39-latek jest bardzo cenioną osobą we włoskim środowisku piłkarskim. Jako jeden z nielicznych zawodników w historii włoskiej piłki przekroczył w swojej karierze próg 200 bramek w najwyższej klasie rozgrywkowej we Włoszech.
Weteran Serie A zakończył karierę w 2016 roku, chociaż pierwotnie chciał zawiesić buty na kołku już w 2014 roku z powodu braku powołania na Mistrzostwa Świata rozgrywane wtedy w Brazylii. Ostatecznie zgodził się w całości wypełnić swój kontrakt z Udinese.
Legendarny zawodnik klubu z Wenecji Julijskiej urodził się w Neapolu, ale pierwsze kroki w poważnej karierze stawiał w obecnym zespole Łukasza Skorupskiego, Empoli. Jak wyjawił w rozmowie z neapolitańskim radiem, po prostu nie miał odwagi, by grać na Stadio San Paolo.
- Dlaczego nigdy nie zagrałem dla Napoli?
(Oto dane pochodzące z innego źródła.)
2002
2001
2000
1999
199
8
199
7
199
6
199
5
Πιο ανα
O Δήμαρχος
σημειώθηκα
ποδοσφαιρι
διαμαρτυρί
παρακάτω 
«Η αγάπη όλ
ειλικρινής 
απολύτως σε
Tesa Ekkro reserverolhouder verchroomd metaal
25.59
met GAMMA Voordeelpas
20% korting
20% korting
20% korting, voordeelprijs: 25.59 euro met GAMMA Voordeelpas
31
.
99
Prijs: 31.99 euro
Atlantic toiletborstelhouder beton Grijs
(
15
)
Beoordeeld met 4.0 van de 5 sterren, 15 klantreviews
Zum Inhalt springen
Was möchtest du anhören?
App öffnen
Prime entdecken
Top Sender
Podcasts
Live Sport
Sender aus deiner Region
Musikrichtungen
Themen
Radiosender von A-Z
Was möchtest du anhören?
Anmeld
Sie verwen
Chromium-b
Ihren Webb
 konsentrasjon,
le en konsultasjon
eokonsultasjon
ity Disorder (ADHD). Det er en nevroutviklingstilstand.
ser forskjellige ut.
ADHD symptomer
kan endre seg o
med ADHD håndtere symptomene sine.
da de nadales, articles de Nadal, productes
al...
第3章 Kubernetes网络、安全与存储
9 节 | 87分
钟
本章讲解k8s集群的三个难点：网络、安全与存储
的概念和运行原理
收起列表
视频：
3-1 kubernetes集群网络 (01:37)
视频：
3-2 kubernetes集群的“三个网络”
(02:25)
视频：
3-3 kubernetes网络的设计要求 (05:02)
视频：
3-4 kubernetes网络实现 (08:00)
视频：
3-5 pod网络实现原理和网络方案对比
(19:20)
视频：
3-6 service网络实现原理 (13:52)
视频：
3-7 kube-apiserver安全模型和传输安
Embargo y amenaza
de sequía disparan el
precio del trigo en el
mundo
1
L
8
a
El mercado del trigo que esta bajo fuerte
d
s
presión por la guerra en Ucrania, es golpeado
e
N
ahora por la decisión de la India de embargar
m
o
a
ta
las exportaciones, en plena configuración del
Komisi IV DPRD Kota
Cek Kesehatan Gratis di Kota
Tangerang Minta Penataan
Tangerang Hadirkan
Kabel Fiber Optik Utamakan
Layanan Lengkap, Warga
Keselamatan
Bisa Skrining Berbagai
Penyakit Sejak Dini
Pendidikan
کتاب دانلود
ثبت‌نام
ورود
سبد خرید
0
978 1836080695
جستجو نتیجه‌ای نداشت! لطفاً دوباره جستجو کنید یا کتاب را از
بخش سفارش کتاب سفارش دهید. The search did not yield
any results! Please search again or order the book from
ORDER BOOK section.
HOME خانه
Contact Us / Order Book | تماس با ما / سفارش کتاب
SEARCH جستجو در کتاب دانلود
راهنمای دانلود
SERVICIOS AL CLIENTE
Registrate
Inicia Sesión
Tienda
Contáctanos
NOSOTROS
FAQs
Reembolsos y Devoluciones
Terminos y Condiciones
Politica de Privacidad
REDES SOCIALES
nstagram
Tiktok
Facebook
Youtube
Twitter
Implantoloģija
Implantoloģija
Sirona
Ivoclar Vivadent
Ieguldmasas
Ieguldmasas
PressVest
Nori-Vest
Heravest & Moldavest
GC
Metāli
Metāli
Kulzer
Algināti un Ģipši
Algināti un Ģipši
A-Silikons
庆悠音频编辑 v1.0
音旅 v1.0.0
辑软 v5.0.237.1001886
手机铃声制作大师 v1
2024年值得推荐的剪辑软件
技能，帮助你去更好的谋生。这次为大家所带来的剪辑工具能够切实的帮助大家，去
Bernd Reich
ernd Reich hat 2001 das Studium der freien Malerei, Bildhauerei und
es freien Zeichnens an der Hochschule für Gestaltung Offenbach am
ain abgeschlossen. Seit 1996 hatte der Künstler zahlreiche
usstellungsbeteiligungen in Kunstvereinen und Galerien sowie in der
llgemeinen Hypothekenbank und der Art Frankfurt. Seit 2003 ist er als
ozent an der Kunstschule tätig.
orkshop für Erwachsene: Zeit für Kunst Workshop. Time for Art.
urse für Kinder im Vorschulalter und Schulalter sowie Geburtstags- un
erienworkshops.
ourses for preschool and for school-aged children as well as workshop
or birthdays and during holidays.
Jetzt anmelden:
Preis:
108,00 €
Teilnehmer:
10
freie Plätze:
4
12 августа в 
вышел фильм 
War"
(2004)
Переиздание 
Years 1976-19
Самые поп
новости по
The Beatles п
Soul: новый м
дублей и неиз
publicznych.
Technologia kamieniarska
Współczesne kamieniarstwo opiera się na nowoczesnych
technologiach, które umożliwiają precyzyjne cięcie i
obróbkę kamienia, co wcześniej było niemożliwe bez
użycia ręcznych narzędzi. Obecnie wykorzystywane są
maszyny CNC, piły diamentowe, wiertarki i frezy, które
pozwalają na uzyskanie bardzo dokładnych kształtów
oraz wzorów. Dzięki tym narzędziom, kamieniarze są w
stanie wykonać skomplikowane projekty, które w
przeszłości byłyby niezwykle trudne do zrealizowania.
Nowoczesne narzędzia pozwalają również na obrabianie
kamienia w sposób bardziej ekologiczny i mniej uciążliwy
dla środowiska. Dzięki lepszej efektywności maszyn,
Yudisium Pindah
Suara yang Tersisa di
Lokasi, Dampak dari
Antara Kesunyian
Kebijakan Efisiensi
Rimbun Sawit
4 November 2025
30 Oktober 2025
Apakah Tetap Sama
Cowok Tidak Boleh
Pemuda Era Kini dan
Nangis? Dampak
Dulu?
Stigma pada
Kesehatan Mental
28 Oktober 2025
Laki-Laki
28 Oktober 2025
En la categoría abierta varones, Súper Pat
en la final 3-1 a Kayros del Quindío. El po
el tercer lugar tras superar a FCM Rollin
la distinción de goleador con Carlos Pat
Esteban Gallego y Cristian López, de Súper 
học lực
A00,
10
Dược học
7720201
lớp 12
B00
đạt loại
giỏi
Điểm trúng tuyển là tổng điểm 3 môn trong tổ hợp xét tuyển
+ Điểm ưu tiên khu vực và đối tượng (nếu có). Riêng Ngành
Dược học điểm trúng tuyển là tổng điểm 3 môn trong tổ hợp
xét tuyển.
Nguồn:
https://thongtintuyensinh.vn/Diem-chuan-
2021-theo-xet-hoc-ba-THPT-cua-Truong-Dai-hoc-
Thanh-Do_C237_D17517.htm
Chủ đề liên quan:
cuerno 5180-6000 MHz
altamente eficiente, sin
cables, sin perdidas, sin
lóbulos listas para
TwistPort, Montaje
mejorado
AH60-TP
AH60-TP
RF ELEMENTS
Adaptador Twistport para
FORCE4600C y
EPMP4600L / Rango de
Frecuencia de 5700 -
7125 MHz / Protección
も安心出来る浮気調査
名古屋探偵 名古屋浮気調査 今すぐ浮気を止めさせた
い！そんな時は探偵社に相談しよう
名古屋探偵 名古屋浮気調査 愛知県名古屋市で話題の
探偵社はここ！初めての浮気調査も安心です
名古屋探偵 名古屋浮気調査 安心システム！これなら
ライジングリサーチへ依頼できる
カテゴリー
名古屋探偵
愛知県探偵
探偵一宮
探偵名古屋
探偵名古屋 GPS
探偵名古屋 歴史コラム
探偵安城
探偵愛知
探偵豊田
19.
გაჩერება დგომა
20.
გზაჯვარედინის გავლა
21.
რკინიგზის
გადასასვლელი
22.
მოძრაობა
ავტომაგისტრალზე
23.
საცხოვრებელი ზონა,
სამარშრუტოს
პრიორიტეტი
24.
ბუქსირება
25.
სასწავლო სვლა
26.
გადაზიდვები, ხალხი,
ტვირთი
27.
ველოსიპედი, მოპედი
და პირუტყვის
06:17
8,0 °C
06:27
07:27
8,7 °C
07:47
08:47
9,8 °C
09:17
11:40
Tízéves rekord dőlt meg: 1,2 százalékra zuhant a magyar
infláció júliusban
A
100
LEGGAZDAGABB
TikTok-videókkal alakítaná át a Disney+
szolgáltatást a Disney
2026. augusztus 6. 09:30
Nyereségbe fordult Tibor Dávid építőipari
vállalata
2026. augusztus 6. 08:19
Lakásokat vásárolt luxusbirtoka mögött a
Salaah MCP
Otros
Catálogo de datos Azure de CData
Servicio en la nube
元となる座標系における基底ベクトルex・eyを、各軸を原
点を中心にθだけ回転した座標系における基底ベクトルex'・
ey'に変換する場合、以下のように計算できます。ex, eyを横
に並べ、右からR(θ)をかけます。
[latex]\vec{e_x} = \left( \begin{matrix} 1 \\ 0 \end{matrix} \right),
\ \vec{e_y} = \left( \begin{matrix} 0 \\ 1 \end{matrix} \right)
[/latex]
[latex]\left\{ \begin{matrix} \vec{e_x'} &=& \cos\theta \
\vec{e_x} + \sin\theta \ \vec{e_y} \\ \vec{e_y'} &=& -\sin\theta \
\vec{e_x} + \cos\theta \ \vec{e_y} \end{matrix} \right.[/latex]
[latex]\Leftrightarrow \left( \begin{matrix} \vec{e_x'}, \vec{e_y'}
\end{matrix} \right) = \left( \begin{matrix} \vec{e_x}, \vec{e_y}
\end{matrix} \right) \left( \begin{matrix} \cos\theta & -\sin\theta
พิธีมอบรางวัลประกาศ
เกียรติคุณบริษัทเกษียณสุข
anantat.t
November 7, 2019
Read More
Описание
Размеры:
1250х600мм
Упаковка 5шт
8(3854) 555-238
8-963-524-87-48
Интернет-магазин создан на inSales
Jestem neapolitańczykiem i kocham Neapol, ale dla mnie gra w tym trykocie nie była możliwa. Sama myśl o grze dla Napoli mnie przytłaczała. Bałem się, że nie podołam zadaniu wystarczająco dobrze - przyznał di Natale.
- Co robię teraz? Odpoczywam po 21 latach gry w piłkę. Mogę się skupić na obserwowaniu młodych piłkarzy. Naturalnie, tęsknię za boiskiem, ale potrzebowałem odpoczynku. Nie mam z tym żadnych problemów. Może i mógłbym zdobyć więcej trofeów gdzie indziej, ale moja rodzina była i jest szczęśliwa w Udine. To dla mnie najważniejsze - powiedział były reprezentant Włoch.
- Nadal jestem wielkim fanem Napoli. Mam także na oku Empoli i Udinese. To trzy drużyny, które znajdują się w moim sercu. Uważam, że Lorenzo Insigne będzie moim następcą, ma do tego wszelkie predyspozycje - zakończył Antonio.